In other European countries, there is sound case law or a methodology on which insurers pay. And the facts show that 90 percent of the total limit is for property damage and only 10 percent remains for pain and suffering.
This means that in Europe the idea is to compensate for relatives with measurable losses – loss of income, maintenance, education fees, etc. And all this can be calculated in real terms – what has the child lost from the death of its parent? And get paid for it.
But who can calculate how much tears cost?
In Ottoman law, the indemnity for pain and suffering is called blood money.
And in Bulgaria it is accepted to be awarded a large blood money compensation.
What does it mean – that the Ottoman law is enshrined in Bulgarian jurisprudence?
This is a Bulgarian unique way of getting benefits.
And the media have also pointed out schemes where millions from benefits do not actually reach the loved ones. Someone else is taking them.
That is why the insurers demanded the establishment of the methodology. Depending on the income and expense of the victim’s family, these are facts that can be proven. The changes to the Insurance Code, Article 493a states that there must be a methodology. If the Court in Dobrich grant a compensation of BGN 20,000, and in Sofia the court gives 200,000 levs, the question arises: do the pains and suffering of a close person in Sofia are 10 times more expensive than those in Dobrich?
Of course not.
When asked about the new methodology, the new chairman of KFN, Boyko Atanassov, told me that until 7 June, the draft Methodology must be ready, and on this basis, KFN should draft an Ordinance with a deadline of 7 December this year.
However, while the Methodology is being drafted and to make sure that the insurers don’t go bankrupt, a new text was adopted by the National Assembly in the Code of Insurance, paragraph 96:
To the wide range of relatives, for pain and suffering, the compensation is capped at BGN 5,000 in case of loss of a relative.
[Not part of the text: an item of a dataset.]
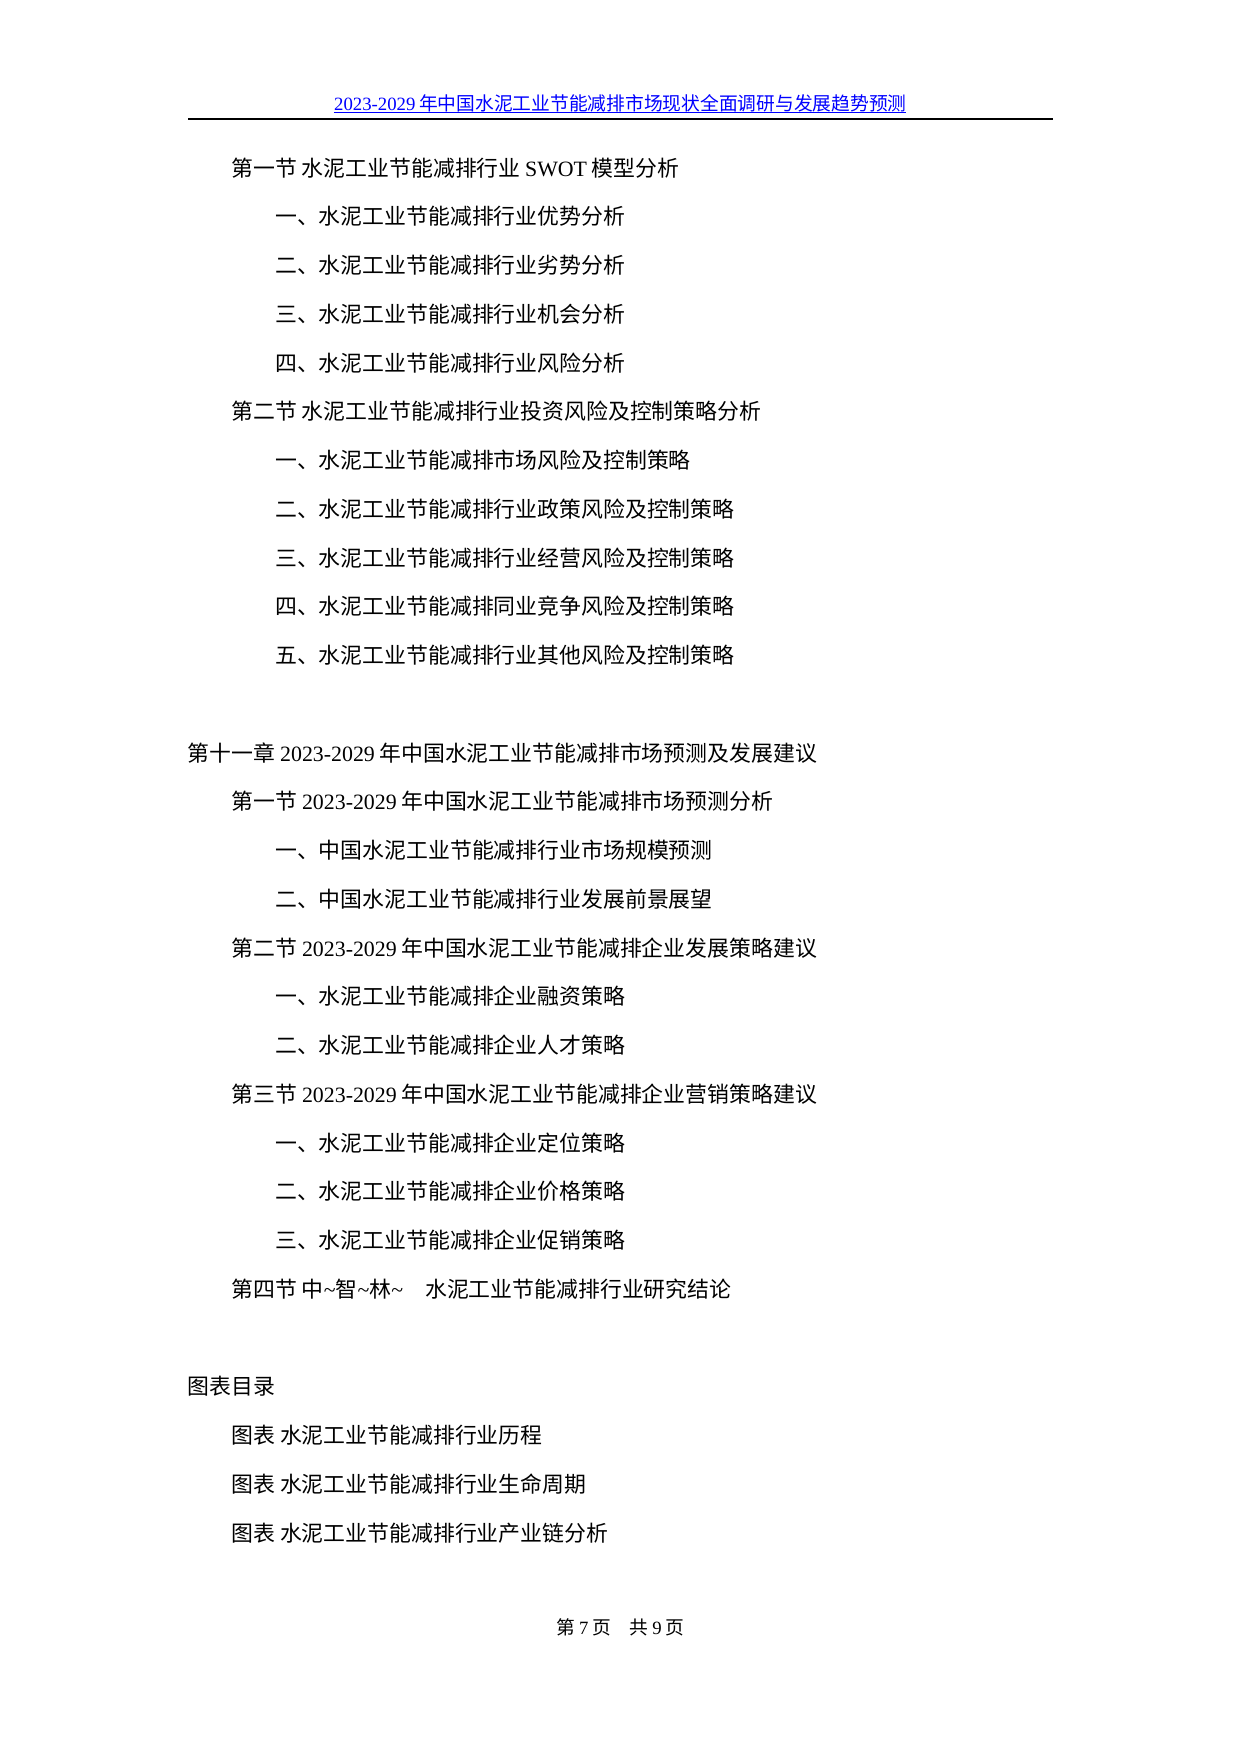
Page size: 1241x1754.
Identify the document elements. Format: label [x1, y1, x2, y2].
And this is in the spirit of European case law.
However, the Regional Court in Shumen decided otherwise. He decided that the sister of the deceased in the accident in Shumen 5 years ago should receive not the sum of BGN 5,000 capped under the said Paragraph 96 of the Insurance Code, but BGN 20,000. And the court refers to the European Directive 2009, which it claims that the Bulgarian law contradicts.
And this means that the District Court in Shumen cannot distinguish the method of valuation of the liability of the motorist, from the responsibility of the insurer, under the compulsory third-party liability insurance, to determine the due compensation.
There is no contradiction between the European Directive and the Bulgarian Insurance Code, as it is claimed. There is a full harmonisation between national law and Directive 2009/103/EC.
Now the case in question is to be ruled at the highest instance – the Varna Court of Appeal. The question is:
Will this precedent become a case law?
Will insurance companies in Bulgaria again face the risk of being destabilized again, perhaps much more seriously?